Abstract:Researchers often misinterpret and misrepresent statistical outputs. This abuse has led to a large literature on modification or replacement of testing thresholds and $P$-values with confidence intervals, Bayes factors, and other devices. Because the core problems appear cognitive rather than statistical, we review simple aids to statistical interpretations. These aids emphasize logical and information concepts over probability, and thus may be more robust to common misinterpretations than are traditional descriptions. We use the Shannon transform of the $P$-value $p$, also known as the binary surprisal or $S$-value $s=-\log_{2}(p)$, to measure the information supplied by the testing procedure, and to help calibrate intuitions against simple physical experiments like coin tossing. We also use tables or graphs of test statistics for alternative hypotheses, and interval estimates for different percentile levels, to thwart fallacies arising from arbitrary dichotomies. Finally, we reinterpret $P$-values and interval estimates in unconditional terms, which describe compatibility of data with the entire set of analysis assumptions. We illustrate these methods with a reanalysis of data from an existing record-based cohort study.
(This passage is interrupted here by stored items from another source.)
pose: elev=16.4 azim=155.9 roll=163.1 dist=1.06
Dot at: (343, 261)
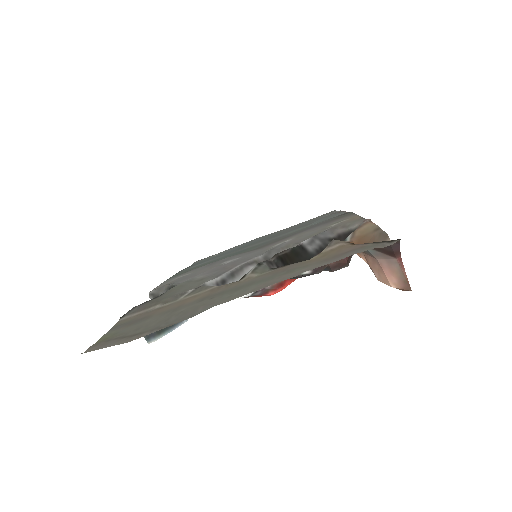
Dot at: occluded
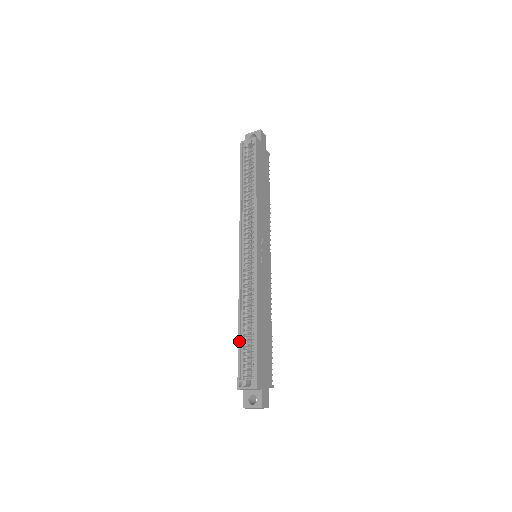
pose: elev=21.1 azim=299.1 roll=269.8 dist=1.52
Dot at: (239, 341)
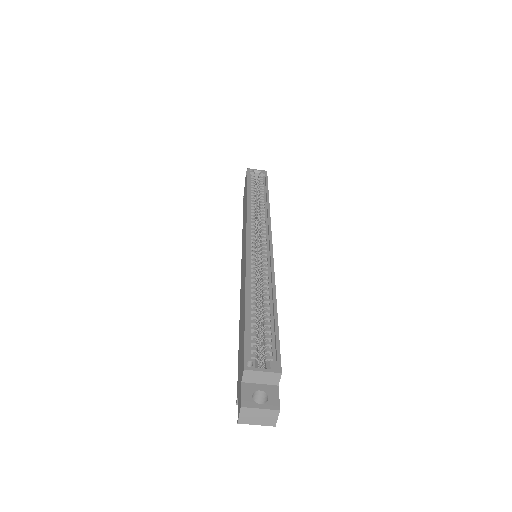
Dot at: (247, 314)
In line with other recent recommendations, we advise that teaching materials and research reports discuss $P$-values as measures of compatibility rather than significance, compute $P$-values for alternative hypotheses whenever they are computed for null hypotheses, and interpret interval estimates as showing values of high compatibility with data, rather than regions of confidence. Our recommendations emphasize cognitive devices for displaying the compatibility of the observed data with various hypotheses of interest, rather than focusing on single hypothesis tests or interval estimates. We believe these simple reforms are well worth the minor effort they require.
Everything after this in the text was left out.